“Peptides,” not “plastics,” might have been the one word of career advice imparted to Dustin Hoffman’s character in the 1967 film “The Graduate,” had it been made today. Just as plastics was weaving its way into the fabrics of our lives 40 years ago—in furnishings, packaging, medical devices and more—peptides are becoming the building blocks of many new materials of the 21st century.
“There is a great future in plastics,” a family friend confided to Hoffman in the film. The same may be true for peptides.
These microscopic strings of amino acids (the basic units of proteins) represent to a small group of forward-thinking scientists and engineers what plastic polymers did a half century ago: building blocks with seemingly inexhaustible possibilities for producing new materials capable of solving some of the most pressing problems in medicine, materials science, biology and engineering.
“Essentially we’ve created a new field. It’s like a baby being born; it goes very slowly. Maybe it’s a toddler now and people are starting to take stock. Or even a six-year-old who’s making funny faces,” said Shuguang Zhang, associate director of MIT’s Center for Biomedical Engineering, who is working on the production of nanoscaffolds made of biomaterials. While his metaphor of a child might not seem so favorable, Zhang says it appropriately describes the amused sentiment of some scientists toward the new field. “It’s true. People still laugh at us.”
But Zhang, who already sees these self-assembled materials moving into the world of commercial development, such as in tissue engineering and biomedical devices, recently organized an international workshop on the topic in Crete this summer. “Self-Assembly of Peptides and Proteins in Biology, Medicine and Engineering” was the third workshop of its kind organized jointly by Zhang and colleagues at Princeton University (Michael Hecht of chemistry) and the University of Leeds (Amalia Aggeli and Neville Boden of the Center for Self-Organizing Molecular Systems).

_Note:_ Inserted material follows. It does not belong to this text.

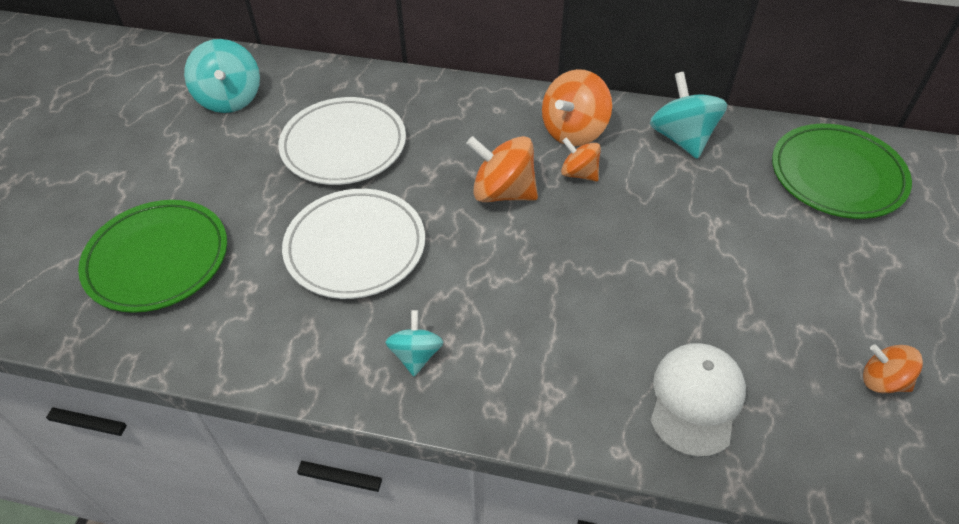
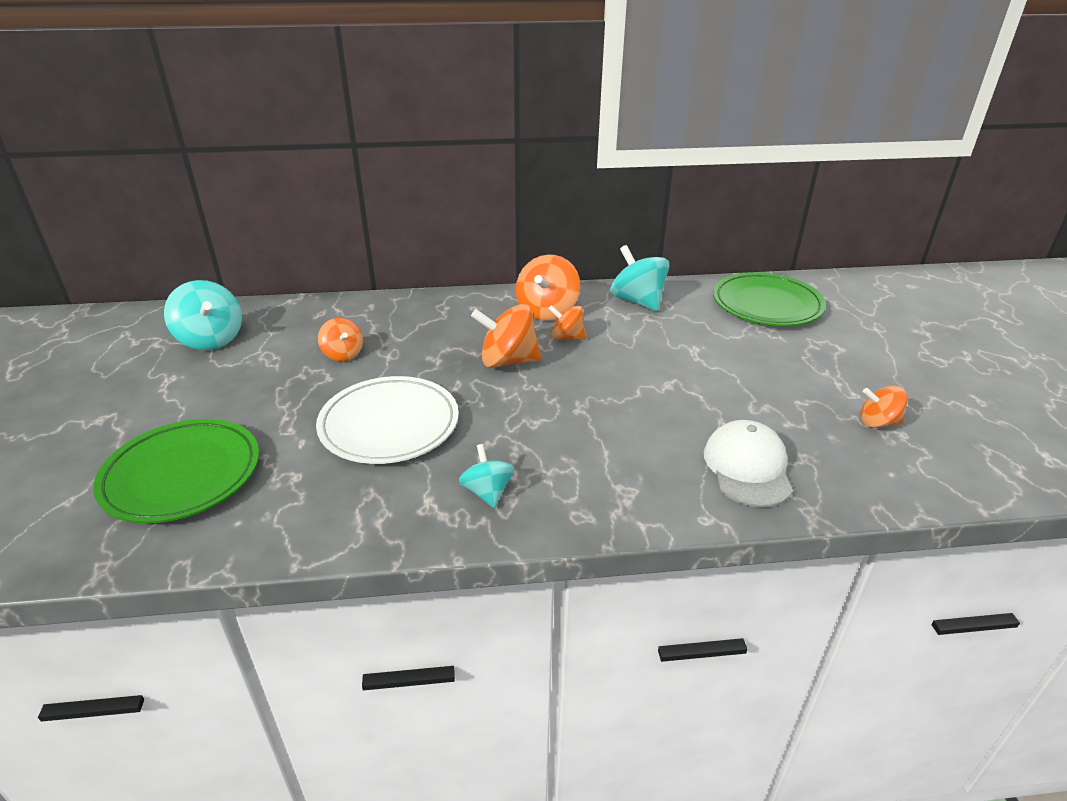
camera: 20 degrees left, 15 degrees down
white plate [278,97,406,185] -> orange spinning top [318,318,363,362]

About 120 professionals—molecular and computational biologists, chemists, engineers, materials scientists, mathematicians and physicists—met to share their research in this new and broadly conceived field. The atmosphere was more congenial than competitive as researchers of diverse backgrounds exchanged concepts and techniques, and young researchers spent time with their more experienced colleagues, including a few scientific pioneers, like MIT’s Alexander Rich, best-known for his discovery of transfer DNA and Z-DNA.
Mathematician Benoit Mandelbrot of fractal fame was another attendee, as were Carl Branden, a pioneer in structural biology; George Klein, an expert in cancer biology; Martin Karplus, a pioneer in molecular modeling and simulation; and Carlton Gajdusek, who won the Nobel Prize for physiology or medicine in 1976 for tracking down the culprit behind some degenerative brain diseases. (The culprit was—you guessed it—self-assembling proteins.)
“In the area of self-assembling peptides and proteins, nobody knows everything, so they all have a lot to learn from one another,” said Zhang. “They get ideas from their colleagues, but don’t fear the competition. For instance, a mathematician talking to a biologist cannot take his ideas; they have to work together. And a materials scientist can collaborate with a physicist. The mix is deliberate to create a complementary science, because nature itself is complementary.”
Everyone stayed at the same conference center in Aghia Pelagia, Crete, took their meals together and went on side trips as a group. Only one talk was held at any given time, and nearly all attendees remained at the center following their own talks—a rare phenomenon at scientific conferences.
“Location is very important and so is isolation,” said Zhang. “If you hold this in the city, people will just give their talks and leave. You want people to be there long enough to get to know each other, to share ideas and discuss emerging science.”
The youngest person at the conference was a 19-year-old undergraduate; the oldest was Gajdusek, whose travels, research, prolific diaries and cascading conversation give him special status among the community.
“Scientists are human first. Once they like each other they’ll work together,” continued Zhang. “The young people get inspired by talking to the experienced and well-known people in the field, who they would never have approached on their own. And the old people get energized. It’s like a self-feedback loop."